Babylon was taken by Darius, and when he, with his kinsman Cyrus, had put an end to the dominion of the Babylonians, he [Darius] was sixty-two years old. He was the son of Astyages, and had another name among the Greeks.3

For many years skeptics did not believe Belshazzar existed. But they changed their minds when, in the late nineteenth century, cuneiform tablets were published that clearly referenced him.
Darius the Mede stands out in Scripture as a Gentile ruler who glorified the God of Israel because of the prophet Daniel’s faithfulness. Daniel had been taken to Babylon as a mere youth in 605 B.C., during Nebuchadnezzar’s first siege of Jerusalem.
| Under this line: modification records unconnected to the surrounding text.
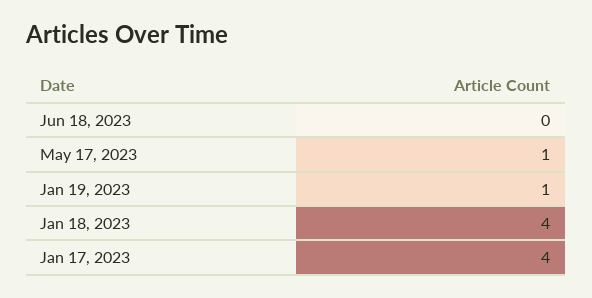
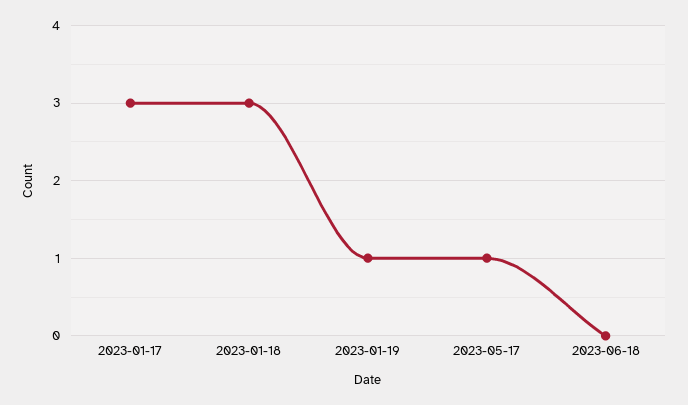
  {
    "Jun 18, 2023": 0,
    "May 17, 2023": 1,
    "Jan 19, 2023": 1,
-   "Jan 18, 2023": 4,
+   "Jan 18, 2023": 3,
-   "Jan 17, 2023": 4
+   "Jan 17, 2023": 3
  }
He outlived the Babylonian empire and, in his eighties, rose to preeminence in the successor realm, the kingdom of the Medes and Persians.
Jealous of Daniel, his coworkers decided to orchestrate his demise. They arranged the passage of an irrevocable law making it illegal to pray to anyone but the king.

Knowing the law had been passed, Daniel nevertheless continued to pray on his knees to God and was arrested. His enemies forced the unwilling Darius to throw to the lions the man he knew to be his most loyal and trusted employee. Darius’s parting words to Daniel were, “Thy God, whom thou servest continually, he will deliver thee” (Dan. 6:16).
The Bible says that Darius the Mede lay awake all night, rejecting food and entertainment. Then, “very early in the morning,” he went to the lions’ den, where he cried to Daniel “with a lamentable voice” (vv. 19–20).
Daniel answered. He told the king that God had sent an angel and “shut the lions’ mouths” (v. 22). When the prophet was lifted from the den, “no manner of hurt was found upon him, because he believed in his God” (v. 23).

Darius promptly tossed Daniel’s accusers, their wives, and children into the den; and before they hit the bottom, the lions ripped them to shreds (v. 24). Darius proclaimed Daniel’s God to be the “living God, and steadfast forever, and his kingdom that which shall not be destroyed, and his dominion shall be even unto the end” (v. 26).

ENDNOTE
  1. John C. Whitcomb, Jr., Darius the Mede: A Study in Historical Identification (Grand Rapids: Eerdmans, 1959).
  2. “Historical Evidence for Belshazzar & Darius the Mede,” [www.biblehistory.net/volume2/Belshazzar.htm].
  3. Flavius Josephus, Antiquities, 10.114.

 

 

4 thoughts on “Daniel and Darius

  1. Thank you for this…are there records of this Darius being converted?? In Daniel, Darius the Mede wrote to all people, nations, and languages, “…for he is the living God…”

    Makes me wonder if he wasn’t converted…

  2. I love The Lord and the amazing things He does throughout history. I especially love the book of Daniel because of the glorious deeds God did for His servants throughout that book. The mightiest kings of antiquity glorified The Lord, and rightly so. Thank you for sharing this story.